HOW TO COMPLETE THIS TASK - Please rewrite everything from the line containing "Output key: every" down to the line containing "0.003768, 0.639648, 0.175718]]" as a JSON list of strings, one string per line and no blank lines. Leave the pictures out of the answer.

RECORDS SUPPLIED -
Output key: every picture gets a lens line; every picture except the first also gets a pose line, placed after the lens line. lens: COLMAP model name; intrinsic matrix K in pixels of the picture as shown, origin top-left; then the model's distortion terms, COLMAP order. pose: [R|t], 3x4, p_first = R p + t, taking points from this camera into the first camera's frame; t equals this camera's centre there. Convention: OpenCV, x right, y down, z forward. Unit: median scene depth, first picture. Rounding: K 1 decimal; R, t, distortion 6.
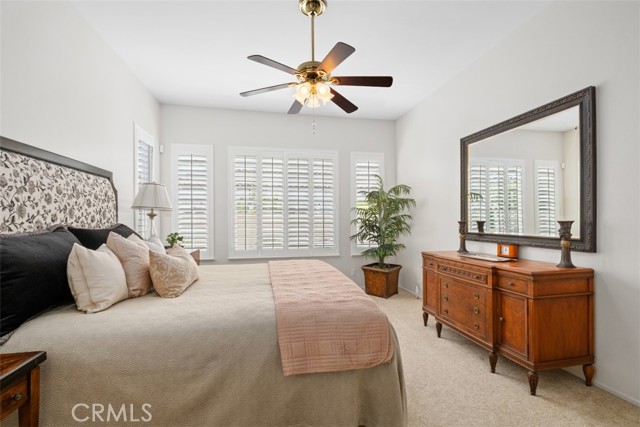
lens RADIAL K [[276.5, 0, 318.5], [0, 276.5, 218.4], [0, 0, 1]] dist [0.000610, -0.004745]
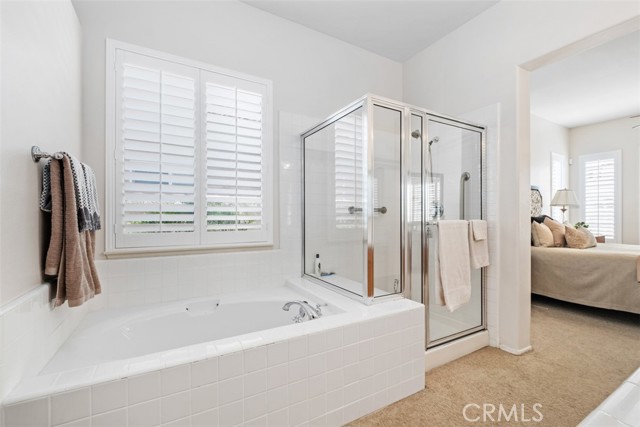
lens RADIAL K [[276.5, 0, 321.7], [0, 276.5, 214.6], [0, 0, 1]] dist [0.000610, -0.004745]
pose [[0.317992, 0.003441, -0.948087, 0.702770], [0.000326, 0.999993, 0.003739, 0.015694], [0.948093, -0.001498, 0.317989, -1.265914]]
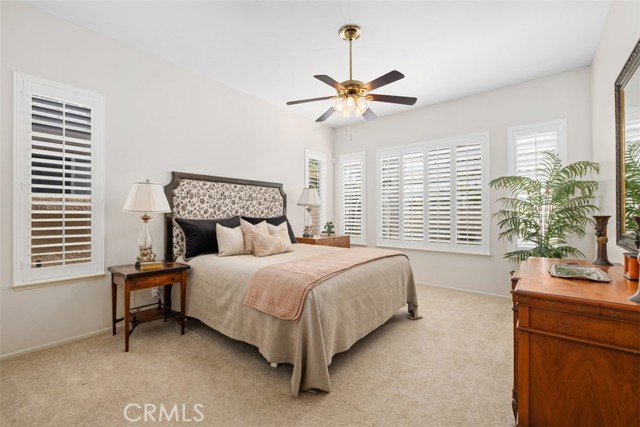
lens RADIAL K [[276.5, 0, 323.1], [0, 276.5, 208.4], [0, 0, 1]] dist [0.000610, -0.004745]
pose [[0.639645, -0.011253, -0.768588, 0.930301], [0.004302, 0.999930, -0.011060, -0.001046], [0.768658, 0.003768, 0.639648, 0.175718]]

--

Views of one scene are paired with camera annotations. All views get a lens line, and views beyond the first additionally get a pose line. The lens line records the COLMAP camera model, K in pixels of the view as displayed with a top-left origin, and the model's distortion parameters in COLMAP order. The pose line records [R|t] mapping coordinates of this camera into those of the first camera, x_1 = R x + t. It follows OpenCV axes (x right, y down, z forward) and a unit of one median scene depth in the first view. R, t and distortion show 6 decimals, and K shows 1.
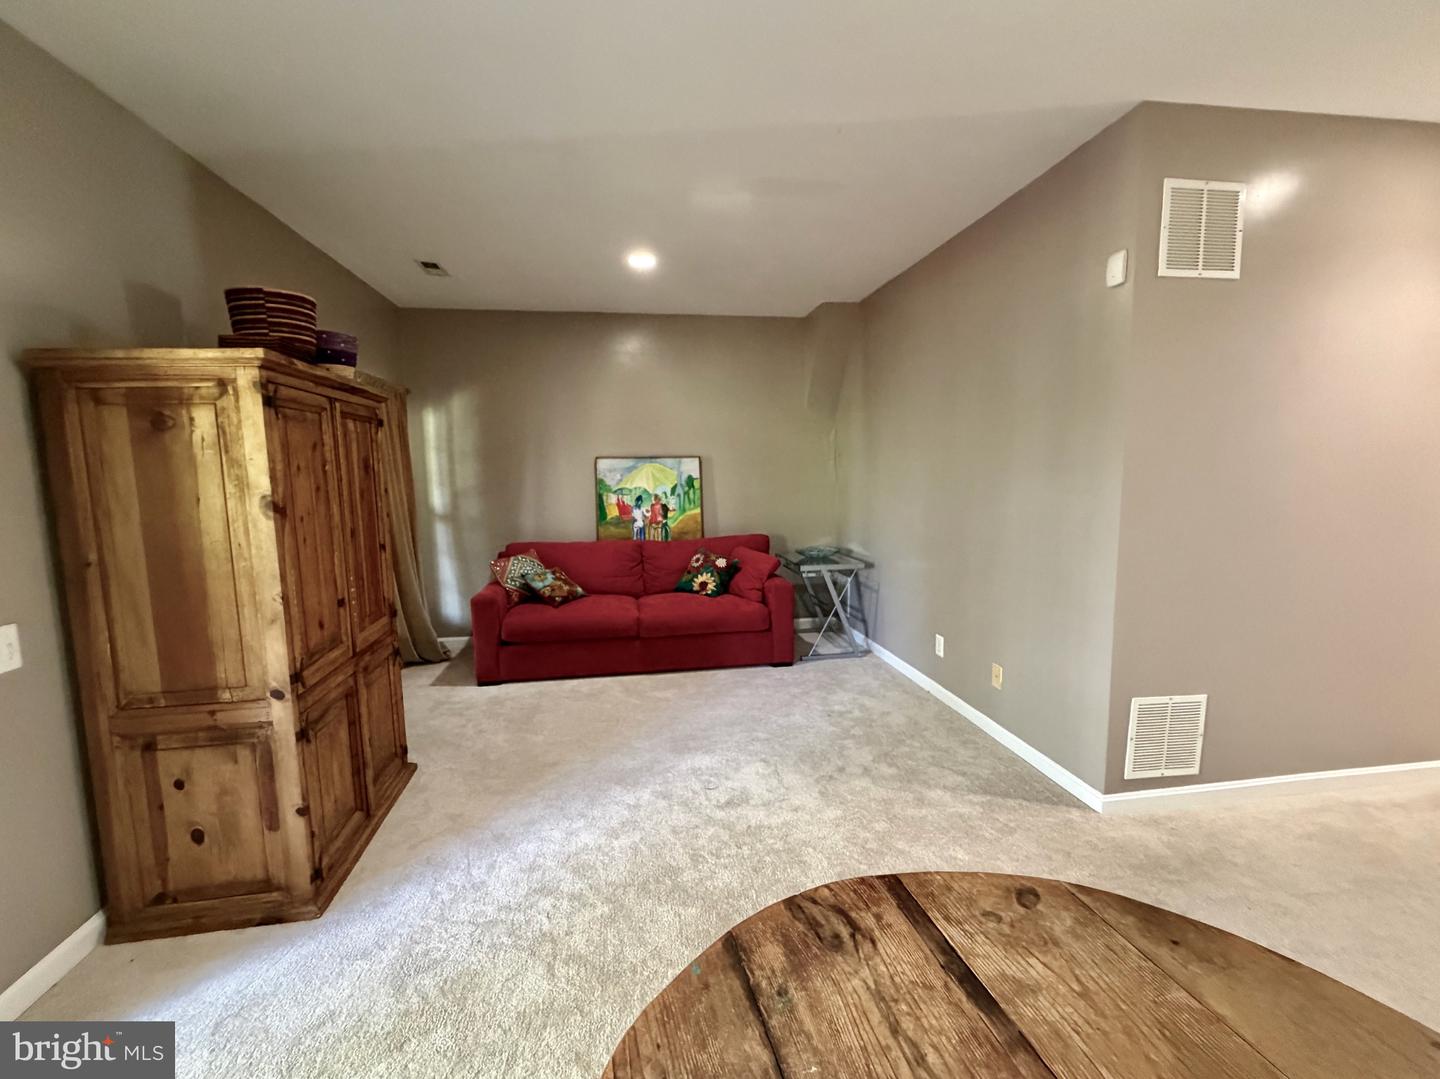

RESPONSE TO THIS TASK -
[
  "Output key: every picture gets a lens line; every picture except the first also gets a pose line, placed after the lens line. lens: COLMAP model name; intrinsic matrix K in pixels of the picture as shown, origin top-left; then the model's distortion terms, COLMAP order. pose: [R|t], 3x4, p_first = R p + t, taking points from this camera into the first camera's frame; t equals this camera's centre there. Convention: OpenCV, x right, y down, z forward. Unit: median scene depth, first picture. Rounding: K 1 decimal; R, t, distortion 6.",
  "lens RADIAL K [[276.5, 0, 318.5], [0, 276.5, 218.4], [0, 0, 1]] dist [0.000610, -0.004745]",
  "lens RADIAL K [[276.5, 0, 321.7], [0, 276.5, 214.6], [0, 0, 1]] dist [0.000610, -0.004745]",
  "pose [[0.317992, 0.003441, -0.948087, 0.702770], [0.000326, 0.999993, 0.003739, 0.015694], [0.948093, -0.001498, 0.317989, -1.265914]]",
  "lens RADIAL K [[276.5, 0, 323.1], [0, 276.5, 208.4], [0, 0, 1]] dist [0.000610, -0.004745]",
  "pose [[0.639645, -0.011253, -0.768588, 0.930301], [0.004302, 0.999930, -0.011060, -0.001046], [0.768658, 0.003768, 0.639648, 0.175718]]"
]